The Quick Step team has a new, more colourful jersey for 2011 and is hoping to have a more successful season after team leader Tom Boonen was plagued by a knee injury during the second part of last year.

Boonen seems to have made a full recovery and will surely be a big favourite for what he has always described as ‘his’ races: the Tour of Flanders and Paris-Roubaix. He has won Flanders three times and Paris-Roubaix twice, and taken a series of other top five placings.
Boonen is now 30 but is again expected to be one of Fabian Cancellara’s biggest rivals on the cobblestones.

Quick Step is more than just a classics-centric team and proved it last summer when Sylvain Chavanel won two stages at the Tour de France and wore the race leader’s yellow jersey for two days. Fellow Frenchman Jérôme Pineau also spent ten days in the climber’s polka-dot jersey, giving Quick Step huge amounts of media attention. Both will target the hilly Ardennes classics in 2011 and of course return to the Tour de France.

Quick Step has slipped down the UCI rankings and lost classics contender Stijn Devolder but has boosted its winning potential by signing sprinters Gerald Ciolek, Francesco Chicchi and Gert Steegmans.
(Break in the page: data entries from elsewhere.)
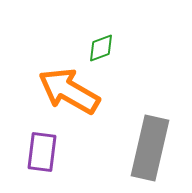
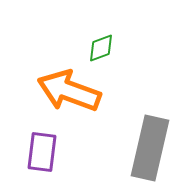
orange arrow: rotated 10 degrees counterclockwise
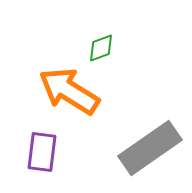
orange arrow: rotated 12 degrees clockwise
gray rectangle: rotated 42 degrees clockwise
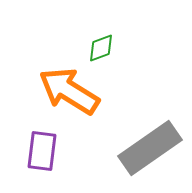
purple rectangle: moved 1 px up
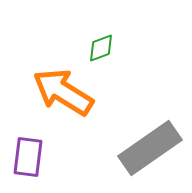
orange arrow: moved 6 px left, 1 px down
purple rectangle: moved 14 px left, 6 px down
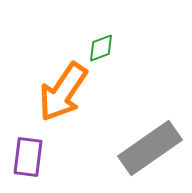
orange arrow: rotated 88 degrees counterclockwise
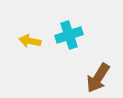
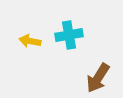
cyan cross: rotated 8 degrees clockwise
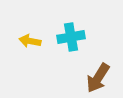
cyan cross: moved 2 px right, 2 px down
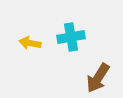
yellow arrow: moved 2 px down
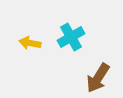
cyan cross: rotated 20 degrees counterclockwise
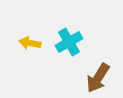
cyan cross: moved 2 px left, 5 px down
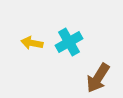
yellow arrow: moved 2 px right
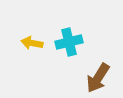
cyan cross: rotated 16 degrees clockwise
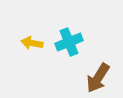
cyan cross: rotated 8 degrees counterclockwise
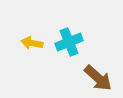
brown arrow: rotated 80 degrees counterclockwise
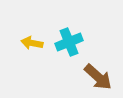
brown arrow: moved 1 px up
They will all benefit from sprint coach, former rider Tom Steels.

Ciolek was Under 23 World Champion and will surely rediscover his powerful burst of speed after two quiet seasons at Milram. Chicchi is a jovial Italian who always wins his share of sprints. In 2010 he won 7 and even beat Mark Cavendish to win stage four of the Tour of California.

Steegmans has had two difficult seasons and changed teams twice. However the best results of his career came at Quick Step and there is no reason why he can’t make a successful comeback.